Les discussions actuelles entre la Suisse et l’Union européenne (UE) aboutissent à une posture de donnant-donnant: une clause de sauvegarde unilatérale permettant à la Suisse de contrôler son immigration provenant de l’UE; l’abandon de taxes d’inscriptions triplées pour les étudiants européens dans les hautes écoles suisses. Cela laisse un goût de marchandage de tapis: qu’est-ce qui peut bien mettre sur le même plan ces deux exigences apparemment disparates?
En fait elles ne le sont pas tellement. Les deux écoles polytechniques fédérales suisses sont attractives pour les étudiants européens par leur qualité unique au point que 60% des étudiants de l’EPFL sont étrangers. Aucune grande école française n’est comparable parce que la recherche n’y est pas au même niveau. L’encaissement d’une taxe triple pour les étudiants étrangers est absurde: on ne recrute pas des futurs chercheurs sur la base de la fortune de leur famille, mais sur leur seule capacité personnelle. Berne peut et doit donc abandonner cette exigence.
Dans le marchandage, la Suisse gagnerait la possibilité (toute théorique) de stopper l’immigration européenne. Car l’objectif est en réalité de se prémunir contre une votation populaire sur le sujet, où la position de l’UDC risquerait de l’emporter. Il n’a en revanche aucune logique propre. Comme la population suisse, laissée à elle-même face à sa dénatalité, entrerait en voie de dépopulation, il est obligatoire d’admettre de l’ordre de 40.000 immigrants intégrés définitivement par an, pour garantir la pérennité du système de pensions, fournir de la main-d’œuvre aux entreprises et, surtout, recruter des cadres et des chercheurs pour une économie de pointe, qui ne peut se satisfaire des seules ressources locales. D’où l’intérêt aussi des étudiants étrangers: le lien est établi entre les deux termes de la négociation.

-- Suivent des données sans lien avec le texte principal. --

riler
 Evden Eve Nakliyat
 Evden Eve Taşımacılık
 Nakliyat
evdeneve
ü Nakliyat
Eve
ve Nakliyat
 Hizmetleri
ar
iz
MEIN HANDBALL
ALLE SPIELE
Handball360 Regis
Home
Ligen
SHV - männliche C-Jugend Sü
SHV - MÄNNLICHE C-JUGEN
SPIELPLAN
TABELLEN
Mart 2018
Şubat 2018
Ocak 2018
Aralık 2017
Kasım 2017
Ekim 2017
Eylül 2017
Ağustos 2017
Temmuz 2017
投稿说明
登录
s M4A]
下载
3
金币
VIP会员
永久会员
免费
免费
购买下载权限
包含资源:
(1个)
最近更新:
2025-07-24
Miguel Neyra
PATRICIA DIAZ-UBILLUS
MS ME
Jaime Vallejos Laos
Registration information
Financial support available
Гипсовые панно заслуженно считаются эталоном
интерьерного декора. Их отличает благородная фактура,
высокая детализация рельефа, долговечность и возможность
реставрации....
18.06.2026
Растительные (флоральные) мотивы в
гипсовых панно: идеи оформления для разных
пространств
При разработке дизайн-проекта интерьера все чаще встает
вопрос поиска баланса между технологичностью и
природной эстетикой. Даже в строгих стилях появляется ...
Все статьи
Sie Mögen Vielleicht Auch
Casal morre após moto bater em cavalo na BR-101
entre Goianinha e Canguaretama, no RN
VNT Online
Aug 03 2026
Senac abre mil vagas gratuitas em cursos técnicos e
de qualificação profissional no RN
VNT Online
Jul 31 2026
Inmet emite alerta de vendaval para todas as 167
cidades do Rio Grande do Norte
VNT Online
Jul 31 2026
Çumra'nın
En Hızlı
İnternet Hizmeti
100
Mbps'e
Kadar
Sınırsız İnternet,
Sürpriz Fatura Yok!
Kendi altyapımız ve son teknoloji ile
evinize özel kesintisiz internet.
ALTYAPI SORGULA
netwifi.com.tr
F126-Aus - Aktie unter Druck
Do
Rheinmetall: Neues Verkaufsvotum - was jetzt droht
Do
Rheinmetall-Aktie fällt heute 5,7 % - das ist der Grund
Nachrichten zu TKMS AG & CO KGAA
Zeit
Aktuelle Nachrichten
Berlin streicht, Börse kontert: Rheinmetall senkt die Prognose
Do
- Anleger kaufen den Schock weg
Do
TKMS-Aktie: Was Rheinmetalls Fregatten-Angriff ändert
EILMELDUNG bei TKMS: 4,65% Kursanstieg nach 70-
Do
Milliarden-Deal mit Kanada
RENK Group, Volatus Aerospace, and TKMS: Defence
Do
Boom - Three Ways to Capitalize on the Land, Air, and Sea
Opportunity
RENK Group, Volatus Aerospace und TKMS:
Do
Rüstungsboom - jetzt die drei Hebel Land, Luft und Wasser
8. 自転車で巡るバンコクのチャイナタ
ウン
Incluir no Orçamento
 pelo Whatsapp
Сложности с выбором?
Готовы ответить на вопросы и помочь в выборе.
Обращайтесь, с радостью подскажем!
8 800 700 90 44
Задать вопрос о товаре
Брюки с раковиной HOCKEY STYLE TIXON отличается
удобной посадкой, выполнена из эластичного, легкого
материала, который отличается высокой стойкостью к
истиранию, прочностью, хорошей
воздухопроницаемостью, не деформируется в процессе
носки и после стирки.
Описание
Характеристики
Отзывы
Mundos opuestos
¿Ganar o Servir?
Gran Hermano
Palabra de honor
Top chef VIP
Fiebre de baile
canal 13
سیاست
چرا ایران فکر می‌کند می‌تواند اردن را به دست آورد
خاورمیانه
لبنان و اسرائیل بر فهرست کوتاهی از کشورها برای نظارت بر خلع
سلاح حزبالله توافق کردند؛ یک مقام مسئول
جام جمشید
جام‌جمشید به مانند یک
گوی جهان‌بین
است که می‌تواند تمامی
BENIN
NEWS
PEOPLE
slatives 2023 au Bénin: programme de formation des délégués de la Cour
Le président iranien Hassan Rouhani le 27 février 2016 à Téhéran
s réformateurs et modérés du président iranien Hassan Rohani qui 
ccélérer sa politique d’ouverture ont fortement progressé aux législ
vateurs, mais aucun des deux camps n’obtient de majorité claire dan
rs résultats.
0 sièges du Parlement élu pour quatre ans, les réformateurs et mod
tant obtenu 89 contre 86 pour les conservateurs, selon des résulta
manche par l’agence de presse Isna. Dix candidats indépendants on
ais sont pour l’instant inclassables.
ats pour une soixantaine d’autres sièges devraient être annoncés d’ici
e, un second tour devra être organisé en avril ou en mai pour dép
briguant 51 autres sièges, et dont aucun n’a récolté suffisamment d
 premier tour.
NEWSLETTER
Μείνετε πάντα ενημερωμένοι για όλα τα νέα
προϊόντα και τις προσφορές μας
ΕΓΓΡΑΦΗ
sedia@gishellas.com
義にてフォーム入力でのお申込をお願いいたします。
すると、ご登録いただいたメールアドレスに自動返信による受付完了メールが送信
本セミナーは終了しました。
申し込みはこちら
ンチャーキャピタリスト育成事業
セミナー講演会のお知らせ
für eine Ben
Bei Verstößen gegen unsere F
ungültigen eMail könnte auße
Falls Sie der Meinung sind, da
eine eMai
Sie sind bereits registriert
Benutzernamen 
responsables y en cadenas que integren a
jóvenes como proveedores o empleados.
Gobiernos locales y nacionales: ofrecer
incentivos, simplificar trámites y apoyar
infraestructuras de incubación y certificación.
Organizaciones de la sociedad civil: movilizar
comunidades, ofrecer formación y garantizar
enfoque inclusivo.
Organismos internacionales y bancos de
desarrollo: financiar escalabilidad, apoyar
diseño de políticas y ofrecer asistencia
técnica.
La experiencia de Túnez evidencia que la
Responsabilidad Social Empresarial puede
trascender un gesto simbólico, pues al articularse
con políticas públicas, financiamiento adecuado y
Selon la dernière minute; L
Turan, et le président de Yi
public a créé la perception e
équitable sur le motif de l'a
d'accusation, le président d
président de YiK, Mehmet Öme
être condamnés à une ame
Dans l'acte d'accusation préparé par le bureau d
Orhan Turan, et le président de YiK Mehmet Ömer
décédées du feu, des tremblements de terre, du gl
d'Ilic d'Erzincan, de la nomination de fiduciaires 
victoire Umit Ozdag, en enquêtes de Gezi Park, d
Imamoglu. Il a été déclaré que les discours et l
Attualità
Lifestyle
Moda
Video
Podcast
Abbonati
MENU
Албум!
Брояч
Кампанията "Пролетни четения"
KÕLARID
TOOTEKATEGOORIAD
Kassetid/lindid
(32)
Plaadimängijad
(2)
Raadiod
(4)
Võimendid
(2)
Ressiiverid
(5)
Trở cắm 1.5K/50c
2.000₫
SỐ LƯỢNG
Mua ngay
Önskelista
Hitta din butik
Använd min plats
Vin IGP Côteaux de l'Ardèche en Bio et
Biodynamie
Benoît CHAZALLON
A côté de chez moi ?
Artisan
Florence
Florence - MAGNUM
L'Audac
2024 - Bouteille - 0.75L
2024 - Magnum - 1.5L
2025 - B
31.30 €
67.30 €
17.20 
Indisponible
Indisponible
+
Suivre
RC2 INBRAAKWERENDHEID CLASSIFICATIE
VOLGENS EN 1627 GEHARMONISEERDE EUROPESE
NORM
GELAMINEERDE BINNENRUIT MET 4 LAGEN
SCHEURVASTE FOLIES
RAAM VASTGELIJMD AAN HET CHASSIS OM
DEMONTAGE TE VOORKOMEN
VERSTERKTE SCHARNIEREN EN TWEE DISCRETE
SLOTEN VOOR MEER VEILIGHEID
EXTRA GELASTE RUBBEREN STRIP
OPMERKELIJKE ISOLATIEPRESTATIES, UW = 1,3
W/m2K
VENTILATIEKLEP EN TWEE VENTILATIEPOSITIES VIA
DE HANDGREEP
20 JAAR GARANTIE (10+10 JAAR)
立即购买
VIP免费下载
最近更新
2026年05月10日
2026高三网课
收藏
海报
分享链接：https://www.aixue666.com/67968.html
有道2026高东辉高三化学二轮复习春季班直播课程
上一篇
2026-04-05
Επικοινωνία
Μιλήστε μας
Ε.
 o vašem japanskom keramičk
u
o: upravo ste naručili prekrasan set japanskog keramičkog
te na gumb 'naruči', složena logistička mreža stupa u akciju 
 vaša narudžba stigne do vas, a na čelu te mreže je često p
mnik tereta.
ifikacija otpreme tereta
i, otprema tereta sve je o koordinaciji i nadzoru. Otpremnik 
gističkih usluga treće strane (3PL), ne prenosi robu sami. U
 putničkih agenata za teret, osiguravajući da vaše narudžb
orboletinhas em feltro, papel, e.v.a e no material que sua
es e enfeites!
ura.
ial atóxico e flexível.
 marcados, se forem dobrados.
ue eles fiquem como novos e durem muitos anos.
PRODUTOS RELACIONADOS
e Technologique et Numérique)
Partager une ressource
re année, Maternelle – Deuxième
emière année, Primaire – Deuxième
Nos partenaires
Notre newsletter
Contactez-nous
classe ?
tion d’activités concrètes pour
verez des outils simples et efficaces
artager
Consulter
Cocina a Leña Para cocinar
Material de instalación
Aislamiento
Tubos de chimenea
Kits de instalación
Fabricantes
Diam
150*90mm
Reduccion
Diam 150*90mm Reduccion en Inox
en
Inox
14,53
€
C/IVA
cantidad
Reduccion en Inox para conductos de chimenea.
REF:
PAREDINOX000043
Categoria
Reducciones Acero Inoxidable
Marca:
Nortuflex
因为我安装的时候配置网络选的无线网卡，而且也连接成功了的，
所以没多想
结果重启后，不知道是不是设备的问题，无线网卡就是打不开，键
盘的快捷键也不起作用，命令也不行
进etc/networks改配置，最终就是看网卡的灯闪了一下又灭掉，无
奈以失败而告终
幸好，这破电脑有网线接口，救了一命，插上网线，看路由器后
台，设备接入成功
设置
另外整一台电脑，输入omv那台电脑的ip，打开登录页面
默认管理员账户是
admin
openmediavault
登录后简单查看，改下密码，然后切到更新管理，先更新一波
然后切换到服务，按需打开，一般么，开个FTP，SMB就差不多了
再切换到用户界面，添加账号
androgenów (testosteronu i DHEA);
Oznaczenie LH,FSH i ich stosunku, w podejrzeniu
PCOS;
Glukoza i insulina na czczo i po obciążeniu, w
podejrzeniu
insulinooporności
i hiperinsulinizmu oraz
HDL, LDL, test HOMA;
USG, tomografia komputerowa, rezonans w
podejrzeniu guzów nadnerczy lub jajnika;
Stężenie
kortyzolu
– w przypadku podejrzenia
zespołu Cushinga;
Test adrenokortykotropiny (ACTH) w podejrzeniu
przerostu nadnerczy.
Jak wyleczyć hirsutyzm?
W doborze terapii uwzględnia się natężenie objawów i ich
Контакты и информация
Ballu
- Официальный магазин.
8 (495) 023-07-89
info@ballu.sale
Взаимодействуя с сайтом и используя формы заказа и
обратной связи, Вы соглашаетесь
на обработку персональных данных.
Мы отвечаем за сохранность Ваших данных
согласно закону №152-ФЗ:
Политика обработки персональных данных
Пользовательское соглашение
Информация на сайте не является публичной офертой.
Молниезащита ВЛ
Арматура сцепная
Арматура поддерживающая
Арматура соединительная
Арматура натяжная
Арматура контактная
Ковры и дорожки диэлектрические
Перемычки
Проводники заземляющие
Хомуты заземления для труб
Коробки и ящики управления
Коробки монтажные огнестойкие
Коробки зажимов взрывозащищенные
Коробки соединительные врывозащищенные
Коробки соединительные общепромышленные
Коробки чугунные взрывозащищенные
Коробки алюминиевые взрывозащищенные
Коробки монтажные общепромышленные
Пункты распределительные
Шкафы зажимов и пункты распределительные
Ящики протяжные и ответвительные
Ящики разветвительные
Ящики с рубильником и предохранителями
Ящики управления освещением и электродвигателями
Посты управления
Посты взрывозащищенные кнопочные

La Suisse ne veut, ni ne peut, freiner l’immigration européenne et elle n’a aucun avantage à écarter des étudiants européens. C’est du perdant-perdant
Jacques Neirynck
Une fois que l’on a discerné ce que les termes de l’échange signifient réellement, on ne peut manquer d’être frappé par leur irréalisme: la Suisse ne veut, ni ne peut, freiner l’immigration européenne et elle n’a aucun avantage à écarter des étudiants européens. C’est du perdant-perdant.
Au lieu de discuter de propositions minuscules, déraisonnables et nocives, ne vaudrait-il pas mieux envisager des liens plus étroits entre la Suisse et les Vingt-Sept à une époque où la guerre des armes avec la Russie et la compétition économique avec les Etats-Unis et la Chine constituent les véritables problèmes du continent? Par sa position géographique et sa participation à trois cultures, la Suisse constitue le prototype d’une Europe confédérale, unifiée en un seul pays, seule ouverture à terme pour demeurer compétitive.
On a parfois comparé l’Europe à des herbivores voisinant avec des carnivores. Dans cette métaphore, la Suisse serait comparable au plus désarmé des herbivores, lente dans ses mouvements, démunie d’une défense (1% du PIB en comparaison d’une Pologne à 4%). Au lieu de perdre du temps à un marchandage sans aucun sens, ne pourrait-on améliorer la collaboration entre l’Otan et l’armée suisse, la relation entre l’euro et le franc, restaurer pleinement Erasmus et Horizon, expliquer clairement aux électeurs que la Suisse n’a aucun intérêt à se claquemurer.